Koeppen’s daughter Sabina Wakefield, who was 16 at the time, is also convinced her father was met with foul play.
“I’m absolutely convinced he was murdered that night, and a lot of the loose threads, ‘he’s left the country, he’s run away, he always said he wanted to disappear and just go away’ a lot of that came from my mother and from other people,” Ms Wakefield told the Star Mail.
“To me they were just red herrings.”
“The process, of course, is always harrowing because we have to bring up information, but it’s also a relief as well… because there’s so many unanswered questions about my father’s murder, and I feel that it wasn’t taken seriously when it actually happened.”
Willi Koeppen was born in Berlin on 22 June 1929, forming his career as a chef before moving to Australia after the war.
Mr Koeppen married Karin Lantzsch on 30 April 1957, and the couple purchased a cafe on Mount Dandenong Tourist Road and converted it into Australia’s first smorgasbord restaurant, the Bavarian-themed Cuckoo restaurant which opened in 1958.

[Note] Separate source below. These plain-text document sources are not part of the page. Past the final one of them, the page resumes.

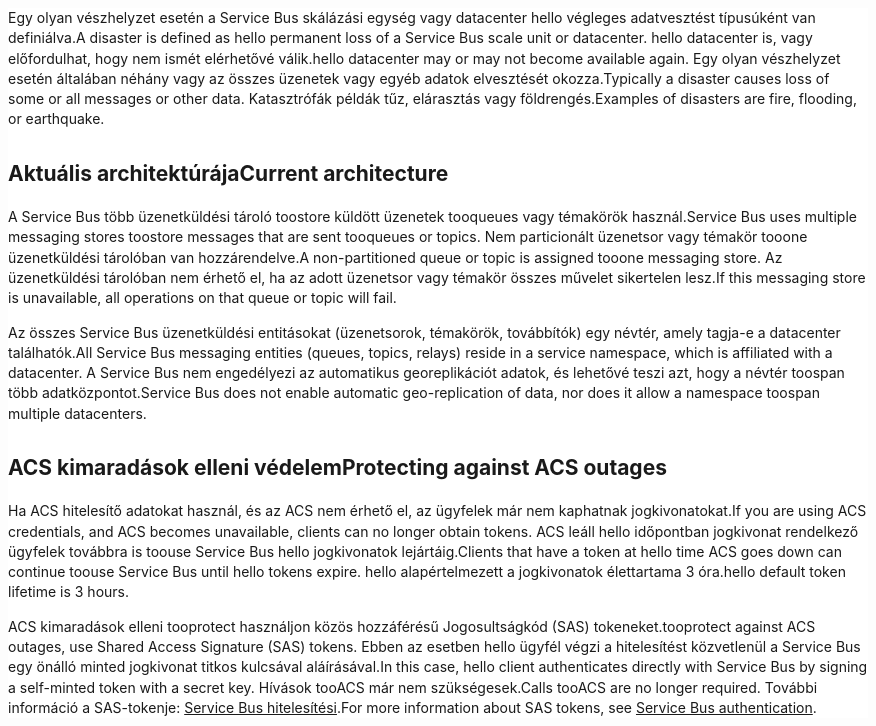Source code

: <span data-ttu-id="90b85-113">Egy olyan vészhelyzet esetén a Service Bus skálázási egység vagy datacenter hello végleges adatvesztést típusúként van definiálva.</span><span class="sxs-lookup"><span data-stu-id="90b85-113">A disaster is defined as hello permanent loss of a Service Bus scale unit or datacenter.</span></span> <span data-ttu-id="90b85-114">hello datacenter is, vagy előfordulhat, hogy nem ismét elérhetővé válik.</span><span class="sxs-lookup"><span data-stu-id="90b85-114">hello datacenter may or may not become available again.</span></span> <span data-ttu-id="90b85-115">Egy olyan vészhelyzet esetén általában néhány vagy az összes üzenetek vagy egyéb adatok elvesztését okozza.</span><span class="sxs-lookup"><span data-stu-id="90b85-115">Typically a disaster causes loss of some or all messages or other data.</span></span> <span data-ttu-id="90b85-116">Katasztrófák példák tűz, elárasztás vagy földrengés.</span><span class="sxs-lookup"><span data-stu-id="90b85-116">Examples of disasters are fire, flooding, or earthquake.</span></span>

## <a name="current-architecture"></a><span data-ttu-id="90b85-117">Aktuális architektúrája</span><span class="sxs-lookup"><span data-stu-id="90b85-117">Current architecture</span></span>
<span data-ttu-id="90b85-118">A Service Bus több üzenetküldési tároló toostore küldött üzenetek tooqueues vagy témakörök használ.</span><span class="sxs-lookup"><span data-stu-id="90b85-118">Service Bus uses multiple messaging stores toostore messages that are sent tooqueues or topics.</span></span> <span data-ttu-id="90b85-119">Nem particionált üzenetsor vagy témakör tooone üzenetküldési tárolóban van hozzárendelve.</span><span class="sxs-lookup"><span data-stu-id="90b85-119">A non-partitioned queue or topic is assigned tooone messaging store.</span></span> <span data-ttu-id="90b85-120">Az üzenetküldési tárolóban nem érhető el, ha az adott üzenetsor vagy témakör összes művelet sikertelen lesz.</span><span class="sxs-lookup"><span data-stu-id="90b85-120">If this messaging store is unavailable, all operations on that queue or topic will fail.</span></span>

<span data-ttu-id="90b85-121">Az összes Service Bus üzenetküldési entitásokat (üzenetsorok, témakörök, továbbítók) egy névtér, amely tagja-e a datacenter találhatók.</span><span class="sxs-lookup"><span data-stu-id="90b85-121">All Service Bus messaging entities (queues, topics, relays) reside in a service namespace, which is affiliated with a datacenter.</span></span> <span data-ttu-id="90b85-122">A Service Bus nem engedélyezi az automatikus georeplikációt adatok, és lehetővé teszi azt, hogy a névtér toospan több adatközpontot.</span><span class="sxs-lookup"><span data-stu-id="90b85-122">Service Bus does not enable automatic geo-replication of data, nor does it allow a namespace toospan multiple datacenters.</span></span>

## <a name="protecting-against-acs-outages"></a><span data-ttu-id="90b85-123">ACS kimaradások elleni védelem</span><span class="sxs-lookup"><span data-stu-id="90b85-123">Protecting against ACS outages</span></span>
<span data-ttu-id="90b85-124">Ha ACS hitelesítő adatokat használ, és az ACS nem érhető el, az ügyfelek már nem kaphatnak jogkivonatokat.</span><span class="sxs-lookup"><span data-stu-id="90b85-124">If you are using ACS credentials, and ACS becomes unavailable, clients can no longer obtain tokens.</span></span> <span data-ttu-id="90b85-125">ACS leáll hello időpontban jogkivonat rendelkező ügyfelek továbbra is toouse Service Bus hello jogkivonatok lejártáig.</span><span class="sxs-lookup"><span data-stu-id="90b85-125">Clients that have a token at hello time ACS goes down can continue toouse Service Bus until hello tokens expire.</span></span> <span data-ttu-id="90b85-126">hello alapértelmezett a jogkivonatok élettartama 3 óra.</span><span class="sxs-lookup"><span data-stu-id="90b85-126">hello default token lifetime is 3 hours.</span></span>

<span data-ttu-id="90b85-127">ACS kimaradások elleni tooprotect használjon közös hozzáférésű Jogosultságkód (SAS) tokeneket.</span><span class="sxs-lookup"><span data-stu-id="90b85-127">tooprotect against ACS outages, use Shared Access Signature (SAS) tokens.</span></span> <span data-ttu-id="90b85-128">Ebben az esetben hello ügyfél végzi a hitelesítést közvetlenül a Service Bus egy önálló minted jogkivonat titkos kulcsával aláírásával.</span><span class="sxs-lookup"><span data-stu-id="90b85-128">In this case, hello client authenticates directly with Service Bus by signing a self-minted token with a secret key.</span></span> <span data-ttu-id="90b85-129">Hívások tooACS már nem szükségesek.</span><span class="sxs-lookup"><span data-stu-id="90b85-129">Calls tooACS are no longer required.</span></span> <span data-ttu-id="90b85-130">További információ a SAS-tokenje: [Service Bus hitelesítési][Service Bus authentication].</span><span class="sxs-lookup"><span data-stu-id="90b85-130">For more information about SAS tokens, see [Service Bus authentication][Service Bus authentication].</span></span>


[Service Bus Authentication]: service-bus-authentication-and-authorization.md
[Partitioned messaging entities]: service-bus-partitioning.md
[Asynchronous messaging patterns and high availability]: service-bus-async-messaging.md#failure-of-service-bus-within-an-azure-datacenter
[Geo-replication with Service Bus Relayed Messages]: http://code.msdn.microsoft.com/Geo-replication-with-16dbfecd
[BrokeredMessage.MessageId]: /dotnet/api/microsoft.servicebus.messaging.brokeredmessage#Microsoft_ServiceBus_Messaging_BrokeredMessage_MessageId
[BrokeredMessage.Label]: /dotnet/api/microsoft.servicebus.messaging.brokeredmessage#Microsoft_ServiceBus_Messaging_BrokeredMessage_Label
[Geo-replication with Service Bus Brokered Messages]: http://code.msdn.microsoft.com/Geo-replication-with-f5688664
[Azure SQL Database Business Continuity]: ../sql-database/sql-database-business-continuity.md
[Azure resiliency technical guidance]: /azure/architecture/resiliency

The couple turned the restaurant into a successful business, with Mr Koeppen featuring on his own TV slot called The Chef Presents on HSV-7 and a radio program on 3XY.
Despite his wealth, Ms Wakefield said her father was “very humble”.
“He could have driven a luxury car, but he drove a bombing old Volkswagen. He never got dressed up. He had an island in Queensland that he loved because he was very private and bit of a loner and loved the island and eating oysters off the rocks,” Ms Wakefield said.
“So opposite to my mother; my mother loved the glamorous life and she loved the front part of the Cuckoo and getting dressed up and luxury cars, and she loved all the opposite things that he did.
“In so many ways, they were very incompatible.”
Despite staying married, both Mr and Mrs Koeppen were both believed to be engaging in affairs, with Mr Koeppen even reportedly purchasing a house in Mount Dandenong for a woman he was seeing.
At the time of his disappearance in 1976, Mr Koeppen had moved to a cottage at the rear of the family home, suffered from alcoholism and appeared to suffer from some form of depressive illness.
“He was so desperately unhappy because of his living arrangements and what was going on around him,” Ms Wakefield said.
“Now, in retrospect, with the benefit of age, if I’d been a bit older at the time, I would have taken a more proactive step in helping him, because he was a good father.”
“He was very kind, he was very generous, and he was very honest as well… but as things started to go out of control around him, he started to drink more, which made him difficult and hard to be with,” Ms Wakefield said.
On 28 February 1976, a drunken Koeppen reportedly abused staff, including his wife, at the Cuckoo restaurant, before family friend and local practitioner Dr Bernard Butler telephoned Mrs Koeppen to say he would visit the restaurant to see her husband.
It’s believed both Mr Koppen and Dr Butler talked and drank alcohol at the restaurant, before Dr Butler suggested going to his residence in Olinda.
In separate cars, the men drove roughly 750 metres to Dr Butler’s residence sometime between 2am and 3am on Sunday 29 February, where they talked and consumed more alcohol about an hour.
Between 3am and 4am, Dr Butler observed Mr Koeppen drive his Volkeswagen Kombi Van away from his residence towards Mr Koepenn’s home in Ferny Creek; the last known sighting of Mr Koeppen alive.
At around 4.30am, Cuckoo cleaner Nivelles Love found Mr Koeppen’s Kombi van parked in the lower car park of the property, with nobody inside or near the vehicle.
Despite Mr Koeppen’s body never being found, in 2018 Coroner Sarah Hinchey found his death was suspected to be the result of homicide.
Mr Koeppen’s three children were 17, 16 and 10 at the time of his disappearance.
Ms Wakefield said her family talk about their father’s disappearance “all the time”.
“We always hope in some ways that it might be resolved. If we could find that body… we might find something. Who knows? But maybe it’s brought us together,” she said.
“It’s like an open wound that never goes away… I just always hope that someday something might turn up.”
The family sold the Cuckoo Restaurant in 2022 after the business closed prior due to Covid seating restrictions and the ill health of Karin Koeppen, who died on 27 July 2022.